You disagree, saying the different groups existed side by side with some sort of tolerance, iiuc. But if that's the case, then why the need for a long time instead of it happening within a relatively short project time period?
I'm thinking of the literary evidence that different literary strands (some presumably but not necessarily associated with different social groups) developed diachronically acquiring successive scribal elaborations, originally quite independently of each other. For example, the non-priestly strands within Genesis 1-11 are gradually evolving texts (eg the descendants of Cain described as fathers of different crafts, oblivious to the Yahwistic flood narrative that will soon make that a total nonsense) independently of the P texts. At a later point these non-P texts are then combined with the Priestly narrative, or rather with Priestly documents (which themselves include earlier pre-P fragments), and after that acquire further supplementary additions. This is complicated but I think demonstrable.
You may accept that I, too, am starting with concrete cases, chapters, verses, etc. That would help the communication, perhaps.
Sorry, I didn't mean to suggest that you weren't, I just meant that it's difficult to discuss generalizations - it's much easier to discuss concrete cases - chapters, verses etc. We may, for example, think we are discussing the same thing, very broadly speaking, only to find out that, in terms of chapter and verse, we are not talking about the same thing at all.
The Elephantine papyri indirectly indicate that there were no written festival laws comparable to what we read in the Pentateuch. There were certainly festivals, and probably some inscriptions somewhere relating to observance of them. But let's stick with the evidence.
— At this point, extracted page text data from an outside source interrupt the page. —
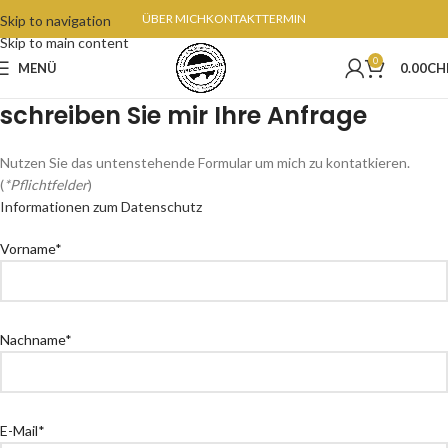
ÜBER MICH
KONTAKT
TERMIN
Skip to navigation
Skip to main content
0
MENÜ
0.00
CH
schreiben Sie mir Ihre Anfrage
Nutzen Sie das untenstehende Formular um mich zu kontatkieren.
(
*Pflichtfelder
)
Informationen zum Datenschutz
Vorname*
Nachname*
E-Mail*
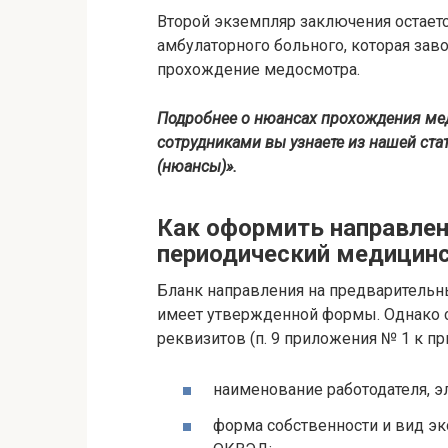
Второй экземпляр заключения остает
амбулаторного больного, которая зав
прохождение медосмотра.
Подробнее о нюансах прохождения ме
сотрудниками вы узнаете из нашей ста
(нюансы)»
.
Как оформить направлен
периодический медицин
Бланк направления на предварительн
имеет утвержденной формы. Однако с
реквизитов (п. 9 приложения № 1 к пр
наименование работодателя, э
форма собственности и вид эк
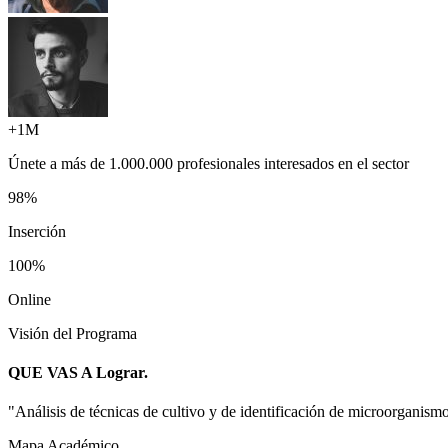
+1M
Únete a más de
1.000.000 profesionales
interesados en el sector
98%
Inserción
100%
Online
Visión del Programa
QUE VAS A
Lograr.
"
Análisis de técnicas de cultivo y de identificación de microorganismo
Mapa Académico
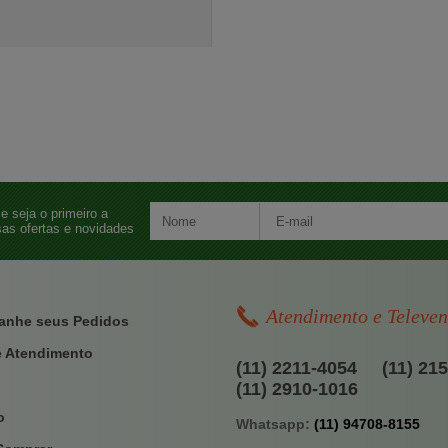
e seja o primeiro a
as ofertas e novidades
Atendimento e Televe
nhe seus Pedidos
e Atendimento
(11) 2211-4054
(11) 21
(11) 2910-1016
o
Whatsapp:
(11) 94708-8155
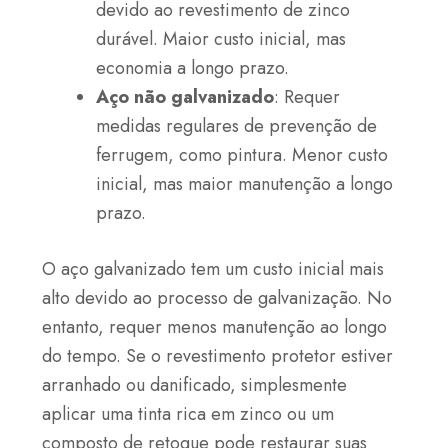
devido ao revestimento de zinco
durável. Maior custo inicial, mas
economia a longo prazo.
Aço não galvanizado
: Requer
medidas regulares de prevenção de
ferrugem, como pintura. Menor custo
inicial, mas maior manutenção a longo
prazo.
O aço galvanizado tem um custo inicial mais
alto devido ao processo de galvanização. No
entanto, requer menos manutenção ao longo
do tempo. Se o revestimento protetor estiver
arranhado ou danificado, simplesmente
aplicar uma tinta rica em zinco ou um
composto de retoque pode restaurar suas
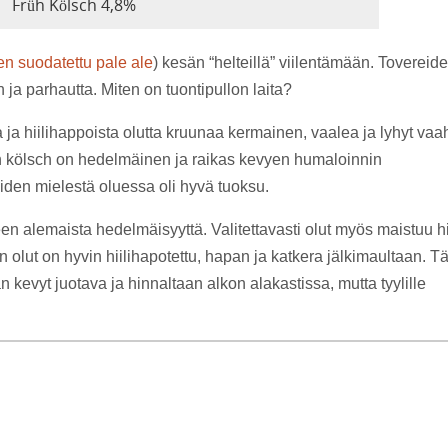
Früh Kölsch 4,8%
en suodatettu pale ale
) kesän “helteillä” viilentämään. Tovereid
n ja parhautta. Miten on tuontipullon laita?
a ja hiilihappoista olutta kruunaa kermainen, vaalea ja lyhyt vaa
aan kölsch on hedelmäinen ja raikas kevyen humaloinnin
en mielestä oluessa oli hyvä tuoksu.
en alemaista hedelmäisyyttä. Valitettavasti olut myös maistuu 
lut on hyvin hiilihapotettu, hapan ja katkera jälkimaultaan. Tä
n kevyt juotava ja hinnaltaan alkon alakastissa, mutta tyylille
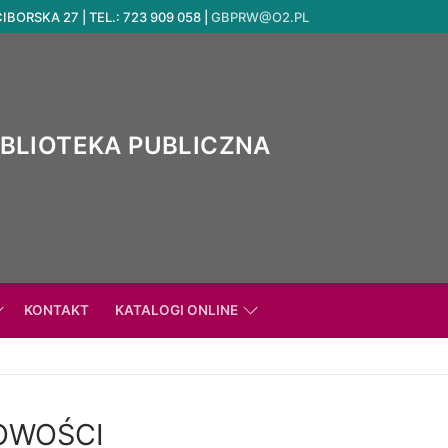
ORSKA 27 | TEL.: 723 909 058 |
GBPRW@O2.PL
IBLIOTEKA PUBLICZNA
KONTAKT
KATALOGI ONLINE
OWOŚCI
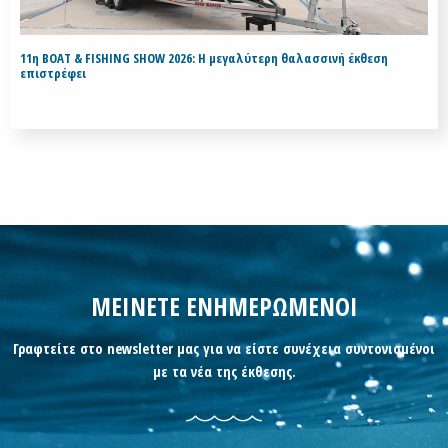
11η BOAT & FISHING SHOW 2026: Η μεγαλύτερη θαλασσινή έκθεση
επιστρέφει
ΜΕΙΝΕΤΕ ΕΝΗΜΕΡΩΜΕΝΟΙ
Γραφτείτε στο newsletter μας για να είστε συνέχεια συντονισμένοι
με τα νέα της έκθεσης.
Here I agree that Elephantine texts are very important but there are many variables in the way we can interpret the so-called (I mean mis-named) Passover Letter vis-a-vis what had and hadn't been written in priestly scribal circles. Also let's not forget that the Elephantine garrison communicated in Aramaic, not Hebrew, so writings in Hebrew - whatever date they were or weren't written - would have needed to be translated into Aramaic before they were understood in Elephantine. But we can certainly agree that there was no Pentateuch as we know it today, even in Hebrew.